Notwithstanding what appears to be a moderately long practice of the Commission, we find its interpretation of Rule 4 — (7XA) arbitrary and erroneous. In its decision in the instant case, the Commission found “as a matter of law” that it could enter a summary affirmance. Because it is a matter of law, this court may substitute its judgment for that of the Commission. A finding of fact stands on a different footing and under familiar principles requires deference from this court.

By holding the summary affirmance to be a matter of law, the Commission has in effect imposed an additional sanction to that provided by the rule. The sole sanction Under the rule was waiver of oral argument.

Inwang is pertinent. In that case a board of trustees of a community college suspended a faculty member for one semester without pay. The applicable rule permitted a chancellor to suspend an employee without pay for a period not to exceed 30 days. The board argued that it had always reserved to itself the right to suspend for a period in excess of 30 days. The court rejected the argument noting that the language of the rule was clear and unambiguous and “makes no mention of the reservation of powers to impose sanctions in excess of those specifically set forth.” (Inwang v. Community College District No. 508 (1983), 117 Ill. App. 3d 608, 612, 453 N.E.2d 896, 900.) *934Similarly, in the instant case, the rule, as it existed at the time of the hearing, provided as its only sanction waiver of oral argument. No language in the rule would indicate that in addition to such waiver the Commission would enter a summary affirmance of the arbitrator.

We are aware of other cases in which the Commission has followed the same procedure. (Miller v. Illini Asphalt (1984), 84 I.I.C. 409; DeLegge v. Crane Co. (1984), 84 I.I.C. 300.) However, what is more significant is that the Commission amended the rule at a time subsequent to the hearing in this case to provide specifically that failure to file in a timely fashion a statement of exceptions “shall constitute waiver of the right to oral argument *** and an election not to advise the Commission of any reason to change the Arbitrator’s decision or to grant the petition; ***.” (Emphasis added.) 50 Illinois Administrative Code, ch. II, sec. 7040.70(d); 9 Ill. Reg. 16249.

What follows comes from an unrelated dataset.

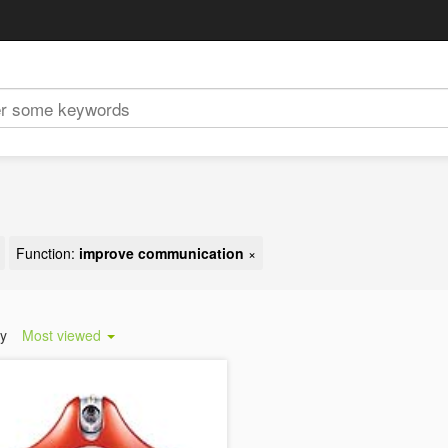
Function:
improve communication
×
by
Most viewed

We do not regard the amendment as declaratory of established procedure since it adds a whole new dimension to the penalties of the rule. The prior procedure was erroneous and the amendment is an obvious effort to correct it. The Commission is charged with the duty to “promptly review the decision of the Arbitrator or committee of arbitration and all questions of law or fact which appear from the statement of facts or transcript of evidence, and such additional evidence as the parties may submit.” (Ill. Rev. Stat. 1981, ch. 48, par. 138.19(e).) A summary affirmance may be in order, provided the Commission has fulfilled its statutory duty and a rule allows such a procedure. Neither element was present in the instant case. The record is barren of any indication that the Commission examined anything in the record, and no rule was in existence which permitted the procedure used here.

The order of the circuit court of Cook County confirming the decision of the Industrial Commission is therefore reversed and the cause is remanded to the Commission with directions to take such further proceedings as may be indicated in conformity with the views expressed in this opinion.

Reversed and remanded with directions.

BARRY, KASSERMAN, LINDBERG and McNAMARA, JJ., concur.